DeKalb County Commissioners Express Support for Okefenokee Swamp

Dekalb County

Protecting the Okefenokee Swamp and its impact yesterday, today, and for the future generations of tomorrow

The DeKalb County Board of Commissioners unanimously passed a resolution today expressing support for the Okefenokee Swamp in the face of a threat posed by a proposed titanium strip mine.  

By a 7-0 vote, the commissioners noted the ecological and economic significance of the swamp, expressed solidarity with south Georgia government entities that have spoken out against Twin Pines Minerals’ proposed titanium mine along the swamp’s hydrologic boundary, and also stated their support for state legislative action to protect the Okefenokee.  

“The Okefenokee Swamp is Georgia’s greatest natural treasure and is beloved by DeKalb County citizens,” said Commissioner Ted Terry, who introduced the resolution.  “Mining along the swamp’s boundary is simply incompatible with this priceless ecosystem. DeKalb County joins numerous south Georgia local governments in urging the state to deny the permits for the Twin Pines project and urges the state legislature to pass the Okefenokee Protection Act that would permanently prohibit mining along the swamp’s boundary.”
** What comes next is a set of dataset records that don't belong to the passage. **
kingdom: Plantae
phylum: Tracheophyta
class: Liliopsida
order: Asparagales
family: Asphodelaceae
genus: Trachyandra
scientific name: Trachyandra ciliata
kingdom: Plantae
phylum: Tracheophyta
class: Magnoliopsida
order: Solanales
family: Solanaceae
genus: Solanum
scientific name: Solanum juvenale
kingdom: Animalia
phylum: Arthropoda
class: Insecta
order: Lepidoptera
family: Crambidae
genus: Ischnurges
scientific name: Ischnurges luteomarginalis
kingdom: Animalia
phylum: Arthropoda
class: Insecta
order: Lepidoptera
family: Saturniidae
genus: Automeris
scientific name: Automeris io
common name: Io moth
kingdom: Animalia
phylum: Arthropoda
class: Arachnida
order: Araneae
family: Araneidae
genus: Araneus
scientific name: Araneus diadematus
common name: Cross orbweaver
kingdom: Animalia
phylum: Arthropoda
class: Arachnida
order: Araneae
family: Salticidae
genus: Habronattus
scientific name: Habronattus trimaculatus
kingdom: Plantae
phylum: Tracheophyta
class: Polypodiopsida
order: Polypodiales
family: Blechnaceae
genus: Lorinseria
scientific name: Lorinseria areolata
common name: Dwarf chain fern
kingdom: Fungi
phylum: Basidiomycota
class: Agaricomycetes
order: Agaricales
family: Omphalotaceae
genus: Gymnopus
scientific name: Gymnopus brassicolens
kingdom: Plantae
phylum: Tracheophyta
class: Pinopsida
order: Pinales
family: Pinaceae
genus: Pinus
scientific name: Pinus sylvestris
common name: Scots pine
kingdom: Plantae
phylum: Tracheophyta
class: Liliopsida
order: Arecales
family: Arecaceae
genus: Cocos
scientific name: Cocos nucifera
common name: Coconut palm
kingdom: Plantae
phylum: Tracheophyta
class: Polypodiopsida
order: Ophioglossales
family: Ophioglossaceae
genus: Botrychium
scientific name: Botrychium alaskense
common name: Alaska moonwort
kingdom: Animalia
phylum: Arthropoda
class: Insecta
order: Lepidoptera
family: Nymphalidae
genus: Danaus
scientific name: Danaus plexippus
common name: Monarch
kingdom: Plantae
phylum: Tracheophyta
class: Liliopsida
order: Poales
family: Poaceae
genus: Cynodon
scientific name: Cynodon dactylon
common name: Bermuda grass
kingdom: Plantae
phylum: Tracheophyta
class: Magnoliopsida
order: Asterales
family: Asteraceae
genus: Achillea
DeKalb’s action follows similar resolutions passed by Ware, Clinch and Echols counties and the cities of Valdosta, Waycross, Homeland and St. Mary’s that have expressed opposition to the mining proposal. Those resolutions in turn followed over 100,000 comments submitted by Georgia citizens to the Georgia Environmental Protection Division earlier this year in opposition to the project’s permit applications.

The Okefenokee Protection Act has been introduced in the Georgia House of Representatives the last two years.  The 2023 version has attracted 96 bipartisan cosponsors, including many from Dekalb County, and would prohibit mining on along the entirety of the swamp’s hydrologic boundary.  

In 2020, Commissioner Terry was elected to serve as the Super District 6 Commissioner of DeKalb County. His district includes half of the County with portions of South, Central, and North DeKalb, totaling approximately 350,000 residents. Known for his pragmatic approach and commitment to improving the quality of life for all residents, Ted has dedicated his political career to fostering a more inclusive, prosperous, and sustainable DeKalb County.

Before being elected as Commissioner, Ted served as the Mayor of Clarkston, Georgia from 2013 to 2020, earning the nickname “The Millennial Mayor” due to his youthful energy and innovative ideas. During his tenure, Clarkston became a national leader in progressive policy, including raising the minimum wage for city employees, decriminalizing marijuana, and welcoming refugees worldwide. His leadership led to him being featured in season 2 of the Netflix series “Queer Eye.”

As DeKalb County Commissioner, Ted continues to push for progressive changes. He is deeply involved in advancing environmental sustainability, improving public infrastructure, advocating for affordable housing, and promoting economic development in the county. Ted is also a passionate advocate for social justice, working tirelessly to ensure equal opportunities for all residents, regardless of their race, religion, or socio-economic status.

His policy focuses include affordable housing, transit equity, DeKalb Green New Deal, DeKalb voting rights, and criminal justice reform. He currently chairs the Employee Relations and Public Safety Committee (ERPS) and serves on the Public Works and Infrastructure Committee (PWI). Commissioner Terry also serves on the National Association of County Officials (NACo) as a member of the Resilience Advisory Board and Environment, Energy & Land Use Steering Committee.